> Action item: Reproduce the lines of the records that begin at the line containing "FLARETECHは、「誰もが輝く社会を創る」 をミッションに掲" and end after the line containing "lancer une nouvelle", changing "News Feed" to "Latest News" and leaving everything else unaltered. Give only those lines.

> Data supplied:
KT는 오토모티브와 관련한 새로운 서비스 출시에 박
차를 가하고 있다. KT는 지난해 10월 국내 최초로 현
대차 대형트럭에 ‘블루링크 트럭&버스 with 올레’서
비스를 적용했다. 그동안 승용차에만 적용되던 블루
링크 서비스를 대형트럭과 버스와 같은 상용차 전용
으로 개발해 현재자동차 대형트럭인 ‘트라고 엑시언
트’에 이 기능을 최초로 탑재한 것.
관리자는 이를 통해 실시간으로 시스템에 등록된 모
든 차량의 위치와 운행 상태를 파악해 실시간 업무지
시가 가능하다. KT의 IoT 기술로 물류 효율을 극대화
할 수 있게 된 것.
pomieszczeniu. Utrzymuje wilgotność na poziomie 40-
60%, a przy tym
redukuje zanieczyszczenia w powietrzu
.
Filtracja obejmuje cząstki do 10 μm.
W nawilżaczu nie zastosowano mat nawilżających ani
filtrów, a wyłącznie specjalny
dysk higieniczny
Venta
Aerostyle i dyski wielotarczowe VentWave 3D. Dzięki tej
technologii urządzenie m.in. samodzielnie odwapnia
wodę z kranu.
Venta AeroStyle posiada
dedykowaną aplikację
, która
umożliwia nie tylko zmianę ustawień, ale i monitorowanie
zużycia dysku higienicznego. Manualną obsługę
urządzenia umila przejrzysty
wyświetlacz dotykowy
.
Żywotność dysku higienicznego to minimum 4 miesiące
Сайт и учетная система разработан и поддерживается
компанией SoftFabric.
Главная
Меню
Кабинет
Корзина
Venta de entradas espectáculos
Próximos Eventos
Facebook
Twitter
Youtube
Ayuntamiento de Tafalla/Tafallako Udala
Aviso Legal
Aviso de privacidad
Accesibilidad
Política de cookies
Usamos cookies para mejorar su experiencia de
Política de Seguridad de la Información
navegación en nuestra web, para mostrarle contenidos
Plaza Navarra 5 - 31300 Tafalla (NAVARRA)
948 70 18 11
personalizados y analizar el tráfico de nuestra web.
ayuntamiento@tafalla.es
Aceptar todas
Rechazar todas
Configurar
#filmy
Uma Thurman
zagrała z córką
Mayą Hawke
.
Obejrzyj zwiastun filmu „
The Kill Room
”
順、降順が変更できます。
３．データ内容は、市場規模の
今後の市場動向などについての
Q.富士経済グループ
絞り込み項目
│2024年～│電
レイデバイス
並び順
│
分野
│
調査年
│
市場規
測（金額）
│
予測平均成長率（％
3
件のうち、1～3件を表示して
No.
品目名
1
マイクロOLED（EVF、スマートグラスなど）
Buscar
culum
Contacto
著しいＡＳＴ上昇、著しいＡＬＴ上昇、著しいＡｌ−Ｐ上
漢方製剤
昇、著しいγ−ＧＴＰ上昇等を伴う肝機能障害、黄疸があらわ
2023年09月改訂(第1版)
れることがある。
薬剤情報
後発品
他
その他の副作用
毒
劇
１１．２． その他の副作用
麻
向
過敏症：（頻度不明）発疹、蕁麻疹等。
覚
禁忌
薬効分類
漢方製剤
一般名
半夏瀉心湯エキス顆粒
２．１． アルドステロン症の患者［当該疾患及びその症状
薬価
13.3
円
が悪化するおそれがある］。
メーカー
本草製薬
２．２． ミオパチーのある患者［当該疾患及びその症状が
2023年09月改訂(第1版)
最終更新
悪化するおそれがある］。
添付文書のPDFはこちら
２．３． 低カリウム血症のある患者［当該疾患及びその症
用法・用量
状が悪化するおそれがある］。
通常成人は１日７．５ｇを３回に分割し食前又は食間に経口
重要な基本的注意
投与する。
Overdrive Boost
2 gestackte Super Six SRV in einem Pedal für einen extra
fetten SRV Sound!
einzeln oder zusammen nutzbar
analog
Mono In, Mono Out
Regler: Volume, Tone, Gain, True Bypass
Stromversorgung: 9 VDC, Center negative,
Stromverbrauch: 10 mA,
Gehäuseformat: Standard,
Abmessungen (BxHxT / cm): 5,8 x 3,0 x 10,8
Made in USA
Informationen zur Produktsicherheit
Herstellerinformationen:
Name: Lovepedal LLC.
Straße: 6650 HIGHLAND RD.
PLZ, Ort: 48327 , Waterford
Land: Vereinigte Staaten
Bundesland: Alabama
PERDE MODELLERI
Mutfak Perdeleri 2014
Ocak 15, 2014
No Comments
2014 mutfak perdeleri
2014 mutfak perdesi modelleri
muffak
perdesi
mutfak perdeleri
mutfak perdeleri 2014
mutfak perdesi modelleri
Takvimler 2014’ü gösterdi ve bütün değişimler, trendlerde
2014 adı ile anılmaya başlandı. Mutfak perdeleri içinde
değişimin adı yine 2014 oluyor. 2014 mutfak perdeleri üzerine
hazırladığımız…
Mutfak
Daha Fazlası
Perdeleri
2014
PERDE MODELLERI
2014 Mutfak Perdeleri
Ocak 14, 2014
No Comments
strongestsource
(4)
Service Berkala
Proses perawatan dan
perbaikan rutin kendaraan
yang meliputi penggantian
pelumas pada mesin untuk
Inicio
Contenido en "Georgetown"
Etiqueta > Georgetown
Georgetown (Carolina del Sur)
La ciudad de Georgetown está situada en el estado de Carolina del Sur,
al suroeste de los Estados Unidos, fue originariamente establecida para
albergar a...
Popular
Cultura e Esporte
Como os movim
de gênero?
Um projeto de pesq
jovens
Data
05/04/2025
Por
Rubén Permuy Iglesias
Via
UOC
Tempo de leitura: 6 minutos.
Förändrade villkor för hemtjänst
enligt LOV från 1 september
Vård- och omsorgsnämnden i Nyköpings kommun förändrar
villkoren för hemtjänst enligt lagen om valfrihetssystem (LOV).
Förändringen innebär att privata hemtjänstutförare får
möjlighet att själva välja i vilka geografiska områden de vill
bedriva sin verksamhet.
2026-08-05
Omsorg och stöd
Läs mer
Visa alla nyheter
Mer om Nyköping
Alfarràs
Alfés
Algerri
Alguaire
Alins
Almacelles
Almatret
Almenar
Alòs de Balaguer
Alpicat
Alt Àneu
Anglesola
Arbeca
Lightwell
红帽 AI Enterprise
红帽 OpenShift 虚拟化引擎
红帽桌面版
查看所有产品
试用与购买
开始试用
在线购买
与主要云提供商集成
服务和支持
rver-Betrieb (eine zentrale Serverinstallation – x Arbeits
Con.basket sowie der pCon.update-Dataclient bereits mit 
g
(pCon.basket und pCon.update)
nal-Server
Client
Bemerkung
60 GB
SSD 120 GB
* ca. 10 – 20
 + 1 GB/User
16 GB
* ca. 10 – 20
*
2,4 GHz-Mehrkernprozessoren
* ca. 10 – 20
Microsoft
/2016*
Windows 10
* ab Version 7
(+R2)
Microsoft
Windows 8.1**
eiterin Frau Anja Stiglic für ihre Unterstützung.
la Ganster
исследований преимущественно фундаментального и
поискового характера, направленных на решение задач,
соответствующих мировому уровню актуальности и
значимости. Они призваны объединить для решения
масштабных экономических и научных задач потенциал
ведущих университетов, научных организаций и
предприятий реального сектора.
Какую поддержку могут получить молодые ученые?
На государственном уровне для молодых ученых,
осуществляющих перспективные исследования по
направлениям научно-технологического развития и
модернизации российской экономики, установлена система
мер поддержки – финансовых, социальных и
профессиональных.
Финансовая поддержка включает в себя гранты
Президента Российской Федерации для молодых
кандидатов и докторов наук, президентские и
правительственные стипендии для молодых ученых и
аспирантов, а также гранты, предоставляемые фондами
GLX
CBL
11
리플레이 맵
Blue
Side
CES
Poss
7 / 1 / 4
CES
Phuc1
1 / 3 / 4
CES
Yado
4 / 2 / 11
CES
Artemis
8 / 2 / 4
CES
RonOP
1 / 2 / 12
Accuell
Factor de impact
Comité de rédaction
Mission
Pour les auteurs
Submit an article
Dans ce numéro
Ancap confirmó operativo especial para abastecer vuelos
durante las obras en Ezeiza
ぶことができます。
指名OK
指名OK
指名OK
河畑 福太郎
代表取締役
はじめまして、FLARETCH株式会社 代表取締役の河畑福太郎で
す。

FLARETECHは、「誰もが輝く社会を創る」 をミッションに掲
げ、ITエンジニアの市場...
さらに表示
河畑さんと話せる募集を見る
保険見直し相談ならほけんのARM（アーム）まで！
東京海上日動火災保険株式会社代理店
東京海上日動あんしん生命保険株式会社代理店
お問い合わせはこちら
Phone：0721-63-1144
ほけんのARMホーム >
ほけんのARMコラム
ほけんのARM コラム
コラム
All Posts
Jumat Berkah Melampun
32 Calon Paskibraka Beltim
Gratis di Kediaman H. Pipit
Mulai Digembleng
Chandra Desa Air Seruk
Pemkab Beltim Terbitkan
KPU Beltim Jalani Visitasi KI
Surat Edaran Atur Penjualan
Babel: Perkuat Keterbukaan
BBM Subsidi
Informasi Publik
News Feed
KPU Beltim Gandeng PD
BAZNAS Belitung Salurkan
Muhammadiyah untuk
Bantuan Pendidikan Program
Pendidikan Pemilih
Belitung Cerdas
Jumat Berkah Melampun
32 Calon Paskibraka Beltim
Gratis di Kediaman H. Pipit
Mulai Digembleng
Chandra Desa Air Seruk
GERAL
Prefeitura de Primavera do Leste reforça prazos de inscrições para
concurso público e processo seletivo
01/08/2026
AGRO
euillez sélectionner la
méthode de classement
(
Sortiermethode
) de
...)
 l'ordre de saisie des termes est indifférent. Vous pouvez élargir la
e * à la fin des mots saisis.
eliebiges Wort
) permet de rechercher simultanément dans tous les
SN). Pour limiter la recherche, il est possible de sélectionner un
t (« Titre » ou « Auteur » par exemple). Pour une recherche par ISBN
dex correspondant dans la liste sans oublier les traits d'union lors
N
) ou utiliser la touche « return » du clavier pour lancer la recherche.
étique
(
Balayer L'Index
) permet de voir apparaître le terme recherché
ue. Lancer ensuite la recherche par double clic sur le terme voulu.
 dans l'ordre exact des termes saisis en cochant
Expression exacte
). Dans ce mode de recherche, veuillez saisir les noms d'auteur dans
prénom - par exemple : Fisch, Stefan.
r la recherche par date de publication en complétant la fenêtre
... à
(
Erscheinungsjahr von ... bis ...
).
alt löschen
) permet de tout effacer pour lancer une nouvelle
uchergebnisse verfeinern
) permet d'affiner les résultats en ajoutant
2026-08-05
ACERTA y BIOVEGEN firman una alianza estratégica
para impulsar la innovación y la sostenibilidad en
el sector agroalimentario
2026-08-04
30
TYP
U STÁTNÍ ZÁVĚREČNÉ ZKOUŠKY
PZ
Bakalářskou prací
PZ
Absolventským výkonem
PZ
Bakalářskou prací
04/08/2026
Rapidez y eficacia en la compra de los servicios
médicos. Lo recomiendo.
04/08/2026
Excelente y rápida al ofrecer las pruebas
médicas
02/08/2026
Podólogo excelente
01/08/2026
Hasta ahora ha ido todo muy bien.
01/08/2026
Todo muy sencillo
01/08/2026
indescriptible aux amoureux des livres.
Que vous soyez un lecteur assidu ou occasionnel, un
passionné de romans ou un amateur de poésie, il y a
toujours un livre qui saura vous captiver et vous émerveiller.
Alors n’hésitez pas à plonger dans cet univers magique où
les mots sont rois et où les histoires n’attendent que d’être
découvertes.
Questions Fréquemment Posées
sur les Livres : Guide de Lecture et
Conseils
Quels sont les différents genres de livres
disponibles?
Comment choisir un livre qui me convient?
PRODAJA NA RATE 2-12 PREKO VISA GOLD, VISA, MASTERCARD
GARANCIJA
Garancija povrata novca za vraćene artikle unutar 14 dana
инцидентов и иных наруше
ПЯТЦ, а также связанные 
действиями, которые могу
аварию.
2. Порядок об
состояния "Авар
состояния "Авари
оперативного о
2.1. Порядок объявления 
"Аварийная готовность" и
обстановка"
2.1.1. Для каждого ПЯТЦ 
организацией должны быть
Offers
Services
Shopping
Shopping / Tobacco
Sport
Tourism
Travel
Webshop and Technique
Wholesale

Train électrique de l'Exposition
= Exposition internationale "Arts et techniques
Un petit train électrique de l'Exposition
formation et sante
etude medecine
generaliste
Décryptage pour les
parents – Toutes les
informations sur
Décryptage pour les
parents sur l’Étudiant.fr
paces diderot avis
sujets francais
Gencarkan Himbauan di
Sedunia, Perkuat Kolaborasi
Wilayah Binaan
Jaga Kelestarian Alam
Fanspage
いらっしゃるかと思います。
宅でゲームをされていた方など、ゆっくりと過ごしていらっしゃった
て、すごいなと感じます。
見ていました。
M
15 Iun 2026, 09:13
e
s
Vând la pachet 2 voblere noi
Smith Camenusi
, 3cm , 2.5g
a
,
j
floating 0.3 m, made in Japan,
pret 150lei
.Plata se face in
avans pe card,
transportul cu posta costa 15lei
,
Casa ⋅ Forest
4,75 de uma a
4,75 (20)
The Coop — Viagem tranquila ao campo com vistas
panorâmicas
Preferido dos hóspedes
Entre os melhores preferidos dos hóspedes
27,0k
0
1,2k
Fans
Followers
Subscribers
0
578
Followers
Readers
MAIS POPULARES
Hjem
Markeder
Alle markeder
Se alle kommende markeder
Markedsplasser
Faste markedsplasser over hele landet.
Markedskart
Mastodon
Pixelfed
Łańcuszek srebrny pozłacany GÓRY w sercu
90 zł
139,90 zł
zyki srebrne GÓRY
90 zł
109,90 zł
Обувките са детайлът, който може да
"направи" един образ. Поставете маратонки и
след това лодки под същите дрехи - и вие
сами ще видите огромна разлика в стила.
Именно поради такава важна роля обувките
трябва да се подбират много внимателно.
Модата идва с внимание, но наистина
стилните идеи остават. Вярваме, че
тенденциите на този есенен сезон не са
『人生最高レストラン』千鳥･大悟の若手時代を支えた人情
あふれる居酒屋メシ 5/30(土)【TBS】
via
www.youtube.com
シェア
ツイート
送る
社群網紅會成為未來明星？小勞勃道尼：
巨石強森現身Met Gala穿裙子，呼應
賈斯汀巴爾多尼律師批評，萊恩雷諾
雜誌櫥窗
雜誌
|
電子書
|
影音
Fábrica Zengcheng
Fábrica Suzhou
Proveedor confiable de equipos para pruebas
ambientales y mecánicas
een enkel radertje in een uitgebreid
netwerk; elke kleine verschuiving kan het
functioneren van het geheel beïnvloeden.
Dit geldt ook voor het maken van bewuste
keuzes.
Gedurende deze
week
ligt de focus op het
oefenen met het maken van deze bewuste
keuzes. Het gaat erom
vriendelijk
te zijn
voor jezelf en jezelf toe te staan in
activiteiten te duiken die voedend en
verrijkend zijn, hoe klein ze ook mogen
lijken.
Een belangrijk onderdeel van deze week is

> Output of the task:
FLARETECHは、「誰もが輝く社会を創る」 をミッションに掲
げ、ITエンジニアの市場...
さらに表示
河畑さんと話せる募集を見る
保険見直し相談ならほけんのARM（アーム）まで！
東京海上日動火災保険株式会社代理店
東京海上日動あんしん生命保険株式会社代理店
お問い合わせはこちら
Phone：0721-63-1144
ほけんのARMホーム >
ほけんのARMコラム
ほけんのARM コラム
コラム
All Posts
Jumat Berkah Melampun
32 Calon Paskibraka Beltim
Gratis di Kediaman H. Pipit
Mulai Digembleng
Chandra Desa Air Seruk
Pemkab Beltim Terbitkan
KPU Beltim Jalani Visitasi KI
Surat Edaran Atur Penjualan
Babel: Perkuat Keterbukaan
BBM Subsidi
Informasi Publik
Latest News
KPU Beltim Gandeng PD
BAZNAS Belitung Salurkan
Muhammadiyah untuk
Bantuan Pendidikan Program
Pendidikan Pemilih
Belitung Cerdas
Jumat Berkah Melampun
32 Calon Paskibraka Beltim
Gratis di Kediaman H. Pipit
Mulai Digembleng
Chandra Desa Air Seruk
GERAL
Prefeitura de Primavera do Leste reforça prazos de inscrições para
concurso público e processo seletivo
01/08/2026
AGRO
euillez sélectionner la
méthode de classement
(
Sortiermethode
) de
...)
 l'ordre de saisie des termes est indifférent. Vous pouvez élargir la
e * à la fin des mots saisis.
eliebiges Wort
) permet de rechercher simultanément dans tous les
SN). Pour limiter la recherche, il est possible de sélectionner un
t (« Titre » ou « Auteur » par exemple). Pour une recherche par ISBN
dex correspondant dans la liste sans oublier les traits d'union lors
N
) ou utiliser la touche « return » du clavier pour lancer la recherche.
étique
(
Balayer L'Index
) permet de voir apparaître le terme recherché
ue. Lancer ensuite la recherche par double clic sur le terme voulu.
 dans l'ordre exact des termes saisis en cochant
Expression exacte
). Dans ce mode de recherche, veuillez saisir les noms d'auteur dans
prénom - par exemple : Fisch, Stefan.
r la recherche par date de publication en complétant la fenêtre
... à
(
Erscheinungsjahr von ... bis ...
).
alt löschen
) permet de tout effacer pour lancer une nouvelle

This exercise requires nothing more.